I have NextCloud running on a RaspberryPi4 (yeah, I know - not a huge server etc :rofl: ) using Ubuntu server. For the data, I have a 6TB Ironwolf HD connected via USB. The problem is that it keeps spinning down after a while. One thing is that this sometimes makes response times longer, but my main concern is failure. That drive is made for spinning 24/7 and I am afraid the constant spinning up/down will make the drive fail faster.

Is there a way to prevent the drive from spinning down? Ubuntu server (no GUI) and connected via USB3.

Not sure if there is a way to update the firmware to tell it to stop but you could look at creating a cron job to touch a file on the system and that might stop it from spinning down.

Here is an article on spin down commands for PI maybe you can find some info here for setting parameters for spin down to be 0?

Also many drives from WD and Seagate can be parameter written with their drive utilities.
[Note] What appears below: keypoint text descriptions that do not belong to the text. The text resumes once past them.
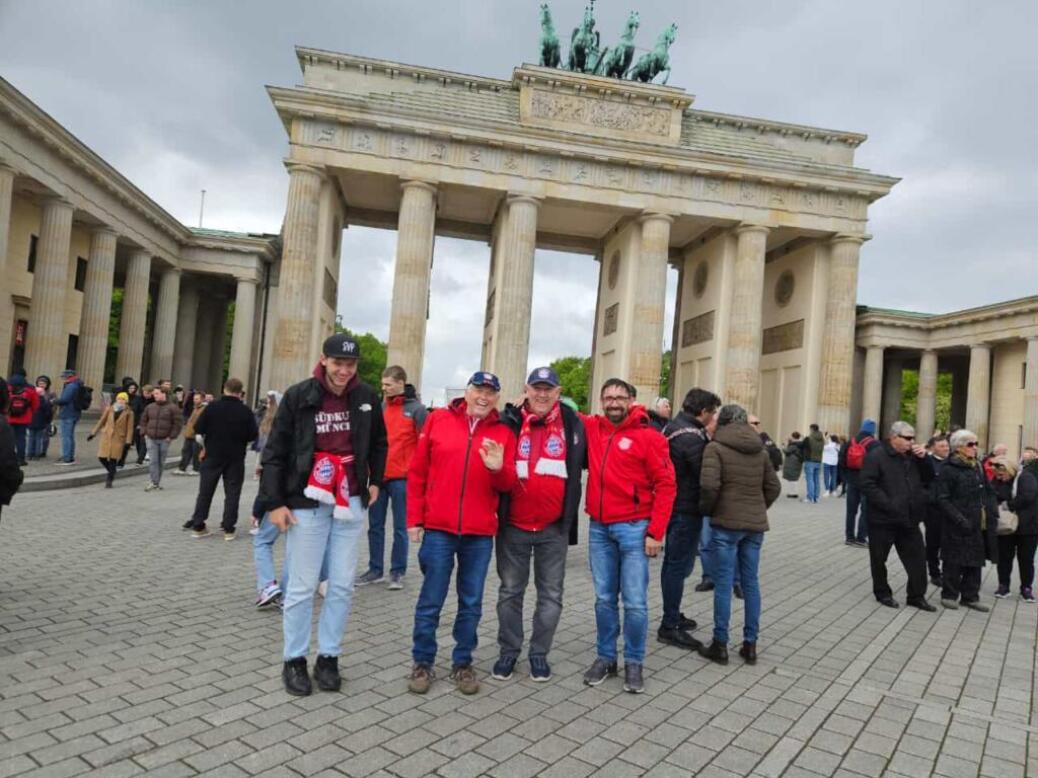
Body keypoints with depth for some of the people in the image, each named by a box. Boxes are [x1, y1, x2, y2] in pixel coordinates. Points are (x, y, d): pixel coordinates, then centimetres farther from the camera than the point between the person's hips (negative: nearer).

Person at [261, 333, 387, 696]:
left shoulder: (366, 397, 2)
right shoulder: (298, 396, -7)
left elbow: (378, 442, 20)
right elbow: (275, 451, -4)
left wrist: (375, 481, 16)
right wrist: (275, 503, -7)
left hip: (350, 503, 3)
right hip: (306, 504, -3)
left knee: (342, 585, 7)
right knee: (302, 587, 4)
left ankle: (328, 657, 22)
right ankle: (294, 660, 21)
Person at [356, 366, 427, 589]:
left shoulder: (416, 409, -5)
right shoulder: (381, 407, 10)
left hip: (402, 477, -5)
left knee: (400, 528, 5)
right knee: (375, 526, 10)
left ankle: (398, 572, 15)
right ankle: (375, 569, 21)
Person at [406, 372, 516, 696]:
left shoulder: (503, 433, 4)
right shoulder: (437, 419, 1)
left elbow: (508, 485, 3)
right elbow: (417, 472, 3)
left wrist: (498, 469, -19)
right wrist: (414, 519, 0)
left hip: (480, 532, 2)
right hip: (438, 528, -1)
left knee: (471, 603, 12)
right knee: (430, 601, 7)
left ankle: (462, 663, 27)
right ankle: (422, 663, 24)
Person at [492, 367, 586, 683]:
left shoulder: (573, 424, 0)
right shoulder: (509, 422, -3)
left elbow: (588, 460, 14)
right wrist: (496, 510, -4)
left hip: (554, 527, 1)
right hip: (513, 525, 0)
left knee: (551, 594, 10)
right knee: (510, 591, 12)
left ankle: (539, 652, 26)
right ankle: (508, 650, 27)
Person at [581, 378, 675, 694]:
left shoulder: (648, 437, -7)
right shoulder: (592, 429, 5)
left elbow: (666, 485, -8)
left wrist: (656, 532, -12)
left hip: (633, 528, -4)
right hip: (599, 528, 4)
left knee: (635, 602, 0)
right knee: (604, 599, 11)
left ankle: (633, 663, 17)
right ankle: (605, 657, 25)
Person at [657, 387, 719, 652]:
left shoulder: (674, 427, 12)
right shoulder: (691, 436, -21)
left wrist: (706, 437, 1)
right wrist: (709, 437, -12)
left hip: (675, 507, 10)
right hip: (686, 510, -10)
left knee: (676, 563, 19)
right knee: (678, 565, -3)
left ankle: (673, 616, 33)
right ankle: (669, 627, 6)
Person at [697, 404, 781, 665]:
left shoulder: (715, 448, -7)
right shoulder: (760, 450, 10)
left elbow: (709, 486, -17)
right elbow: (773, 487, 11)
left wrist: (707, 510, -1)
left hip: (726, 523, -5)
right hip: (756, 524, 5)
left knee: (724, 584, 1)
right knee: (750, 583, 11)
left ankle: (720, 645, 8)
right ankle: (750, 644, 18)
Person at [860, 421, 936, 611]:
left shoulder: (912, 456, 10)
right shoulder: (876, 455, -12)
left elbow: (928, 480, 12)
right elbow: (868, 485, -19)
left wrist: (923, 459, -3)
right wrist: (888, 504, -23)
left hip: (908, 518, 6)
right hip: (883, 518, -6)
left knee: (918, 558, 9)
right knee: (879, 559, 7)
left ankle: (916, 596, 21)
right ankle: (882, 593, 24)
Look at Seatools on this link:

https://www.seagate.com/support/internal-hard-drives/nas-drives/ironwolf/

No real help with your problem, but you might switch over to a “different” style of connection in the future. Unfortunately the Kickstarter is full (no offers) but it might be an interesting choice for many of us: Argon EON: 4-Bay Network Storage powered by Raspberry Pi 4 by Argon Forty — Kickstarter

Yes, I know they are still USB connected (for now), if compute modules were more available it would make a nice little NAS with a real PCIe drive controller.
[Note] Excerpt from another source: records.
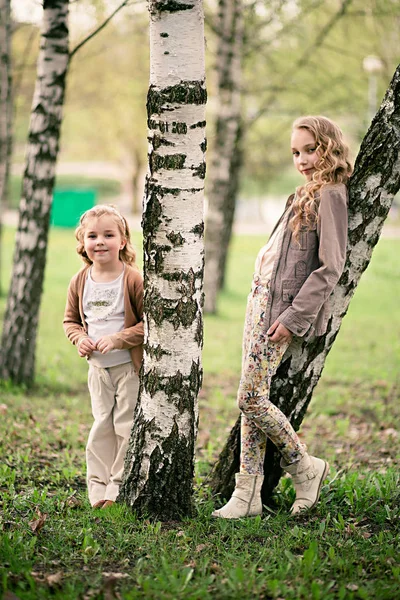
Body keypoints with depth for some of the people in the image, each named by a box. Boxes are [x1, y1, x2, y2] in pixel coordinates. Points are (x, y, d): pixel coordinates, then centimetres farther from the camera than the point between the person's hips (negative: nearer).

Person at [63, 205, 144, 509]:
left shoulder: (134, 280, -15)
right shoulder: (80, 282, 1)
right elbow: (71, 319, 15)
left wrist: (117, 339, -20)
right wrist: (79, 338, -6)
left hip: (131, 366, -5)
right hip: (98, 367, 5)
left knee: (126, 427, -1)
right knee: (101, 426, 10)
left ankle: (121, 486, 9)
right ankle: (99, 486, 17)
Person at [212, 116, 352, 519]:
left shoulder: (330, 195, -12)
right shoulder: (307, 194, 16)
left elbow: (330, 267, -17)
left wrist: (293, 317, -19)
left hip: (284, 308, -9)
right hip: (262, 298, 9)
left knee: (250, 398, -9)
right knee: (251, 399, 6)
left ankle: (304, 467, 10)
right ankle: (248, 495, 9)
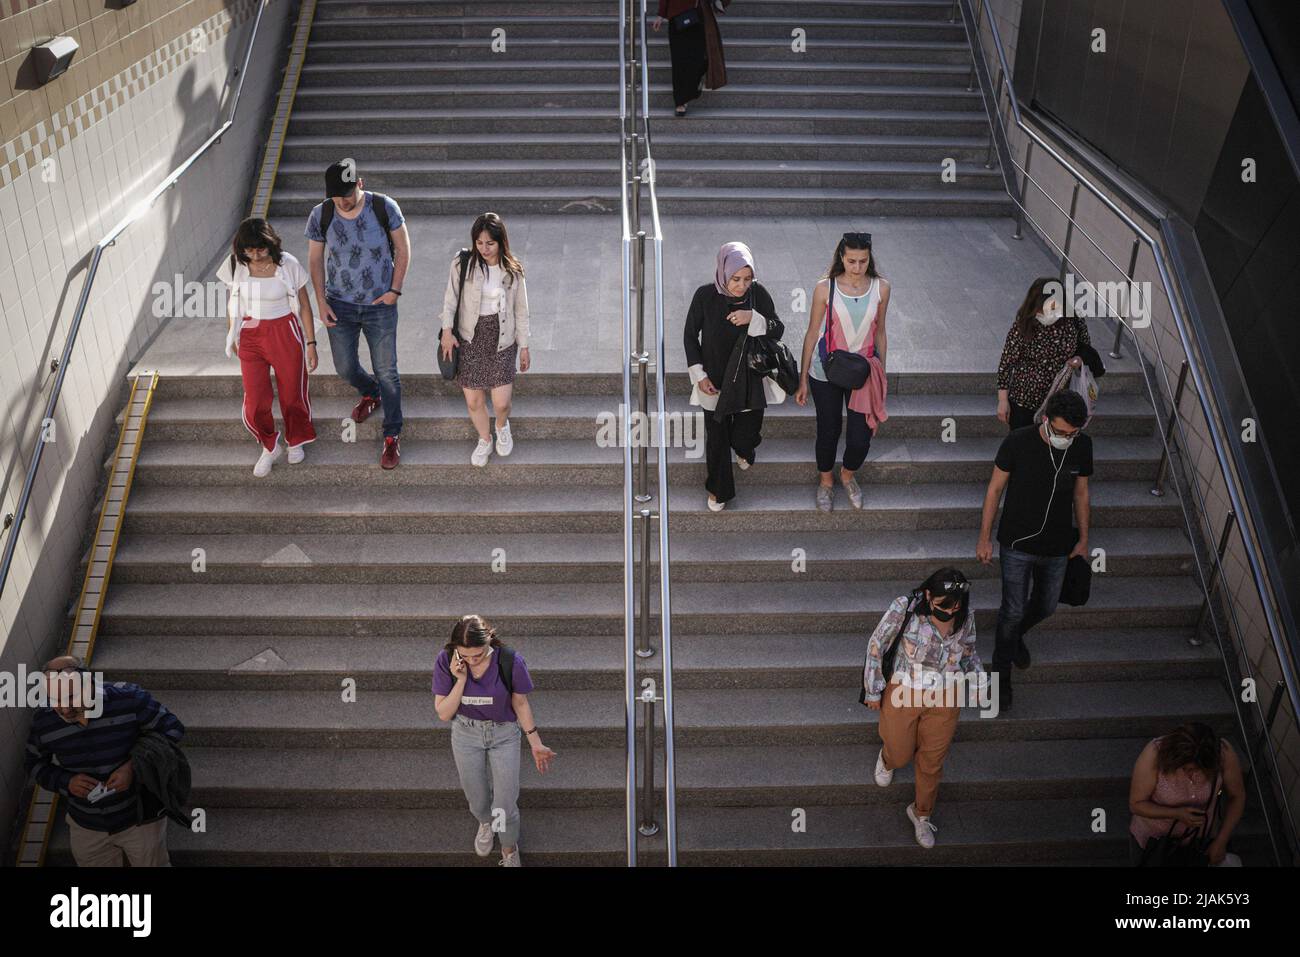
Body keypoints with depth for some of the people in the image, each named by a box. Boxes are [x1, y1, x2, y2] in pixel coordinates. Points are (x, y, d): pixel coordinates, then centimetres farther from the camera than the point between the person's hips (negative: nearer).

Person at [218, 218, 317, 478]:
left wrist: (311, 343, -5)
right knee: (255, 402, -2)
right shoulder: (235, 264, -7)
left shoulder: (288, 264, -13)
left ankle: (295, 441, 40)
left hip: (285, 333, -2)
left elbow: (304, 305, -5)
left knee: (293, 394, 10)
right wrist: (231, 335, 16)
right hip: (250, 337, 2)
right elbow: (232, 301, 8)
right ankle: (269, 447, 26)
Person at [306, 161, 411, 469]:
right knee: (345, 368, 11)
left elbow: (403, 248, -3)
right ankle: (370, 393, 47)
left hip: (380, 306, -2)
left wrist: (394, 290, -8)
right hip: (339, 305, 2)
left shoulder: (384, 208, -15)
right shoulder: (320, 215, -11)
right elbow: (315, 259, 2)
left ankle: (392, 435, 18)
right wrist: (321, 302, -3)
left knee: (386, 372, 1)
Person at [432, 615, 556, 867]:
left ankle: (510, 851, 36)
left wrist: (536, 744, -3)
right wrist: (461, 679, -30)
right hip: (466, 735, 1)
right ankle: (485, 823, 57)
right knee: (477, 802, 18)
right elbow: (443, 714, -16)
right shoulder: (446, 662, -21)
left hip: (504, 735, -1)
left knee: (505, 806, 4)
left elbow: (520, 703, -8)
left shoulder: (510, 661, -25)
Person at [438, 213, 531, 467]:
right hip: (469, 340, 0)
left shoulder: (513, 271, -4)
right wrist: (447, 330, -15)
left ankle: (502, 426, 34)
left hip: (501, 341, 0)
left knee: (501, 403, -4)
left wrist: (524, 346, 5)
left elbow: (521, 311, 3)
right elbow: (450, 298, -2)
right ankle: (484, 441, 36)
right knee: (473, 401, 6)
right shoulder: (462, 263, -8)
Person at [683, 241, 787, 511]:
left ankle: (743, 449, 47)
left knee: (746, 436, 7)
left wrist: (754, 318, -29)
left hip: (751, 380, 1)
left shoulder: (758, 293, -14)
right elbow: (690, 335, -5)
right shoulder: (705, 295, -17)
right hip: (715, 382, -1)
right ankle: (719, 490, 36)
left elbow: (778, 331, -9)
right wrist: (699, 375, -8)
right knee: (716, 438, 13)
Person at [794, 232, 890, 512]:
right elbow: (812, 334, -6)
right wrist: (803, 380, -3)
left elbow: (879, 332, 5)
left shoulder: (880, 287, -7)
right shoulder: (825, 288, -14)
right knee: (828, 431, 13)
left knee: (861, 438, 2)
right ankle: (826, 481, 42)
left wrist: (881, 374, 12)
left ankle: (848, 475, 36)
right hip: (826, 374, -1)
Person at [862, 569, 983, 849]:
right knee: (901, 756, 13)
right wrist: (873, 691, -7)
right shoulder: (905, 608, -23)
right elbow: (876, 646, -13)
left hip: (945, 699, 3)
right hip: (903, 694, -3)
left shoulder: (965, 616, -10)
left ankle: (921, 814, 41)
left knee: (933, 760, 15)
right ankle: (887, 759, 53)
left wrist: (979, 679, 0)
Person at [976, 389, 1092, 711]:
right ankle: (1002, 676, 22)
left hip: (1057, 547, 4)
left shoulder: (1082, 446, -11)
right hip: (1018, 544, -4)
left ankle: (1015, 635, 53)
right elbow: (995, 488, -10)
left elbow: (1080, 492, 4)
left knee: (1046, 606, 20)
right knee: (1013, 610, 2)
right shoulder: (1018, 442, -22)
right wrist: (985, 538, -6)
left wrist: (1083, 539, 10)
I do have an Argon One V2 case for my Pi4 8GB, seems to be a nice product so if the NAS is as good, it would be worth it for many people looking for a “simple” NAS for media streaming and storage. A couple of reviews on the NAS on Youtube.
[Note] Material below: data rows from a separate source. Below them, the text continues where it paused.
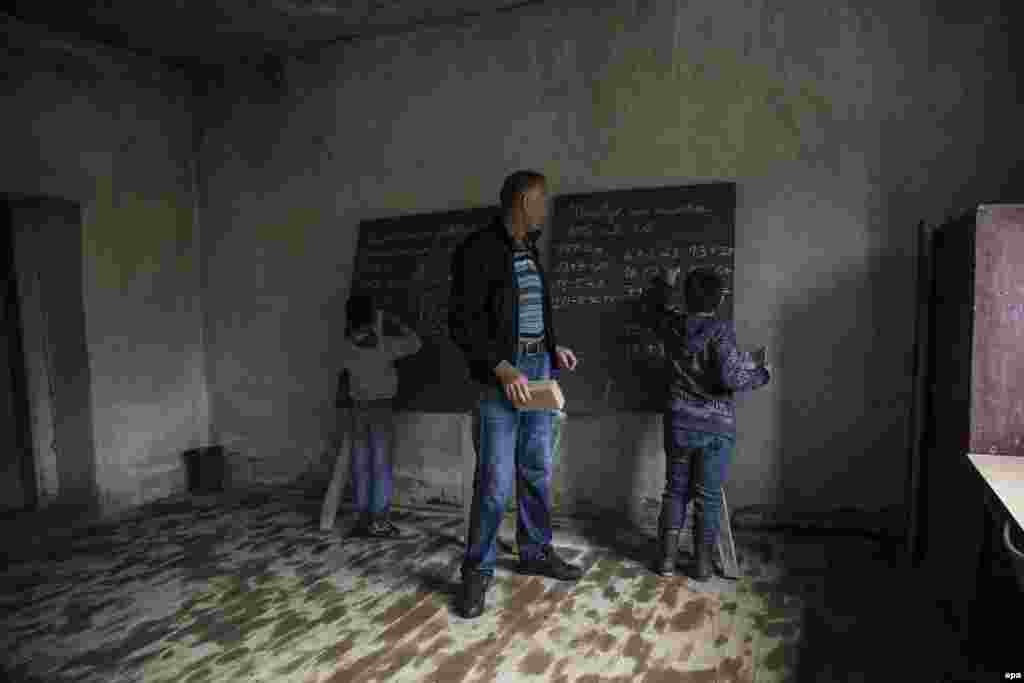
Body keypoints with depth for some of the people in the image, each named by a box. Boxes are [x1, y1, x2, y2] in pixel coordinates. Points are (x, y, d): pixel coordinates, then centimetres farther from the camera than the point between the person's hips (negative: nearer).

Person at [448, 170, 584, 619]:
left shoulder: (530, 250, 14)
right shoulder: (479, 249, -11)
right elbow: (462, 322, -15)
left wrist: (554, 348, 11)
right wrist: (501, 368, -23)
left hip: (538, 368, 8)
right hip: (502, 373, -8)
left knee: (537, 470, 13)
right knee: (496, 479, -6)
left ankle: (535, 552, 29)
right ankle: (478, 570, 11)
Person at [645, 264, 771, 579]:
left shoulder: (672, 325, -3)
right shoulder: (721, 330, -17)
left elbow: (656, 306, 19)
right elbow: (731, 376, -24)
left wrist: (665, 281, 35)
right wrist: (759, 370, -6)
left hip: (679, 423, 3)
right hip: (717, 427, -3)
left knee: (675, 489, 15)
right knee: (709, 496, 9)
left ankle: (666, 558, 19)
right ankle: (702, 564, 18)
Thank you. If I can not do it another way, I will use that.

Greg,

I had a look at the Argon One case, and although it looks nice, it does not offer any real advantages over the setup I have right now: RPi4 8GB RAM with a processor cooler. OS on a NVMe through USB3 and data on an Ironwolf 6TB HD.

A NAS built on top of RPi is a poor NAS. I would rather go with a proper NAS and mount a folder on the RPi. But that is for a future preoject :grinning:

Hi…I sorted it out with some dabbling in the event that any other individual is as yet having this issue. My WD 2TB HDD is connected to the “Expert” plug on my flood defender so it must be dynamic all the ideal opportunity for all the other things to have power.

b00st3d, you were in good shape, yet on “Cutting edge Power Options”, you need to debilitate “USB Selective Suspend Setting” under “USB Settings”. Brings about the ideal result, and I don’t need to empower compose cacheing (not suggested, I lost 1TB of information that way).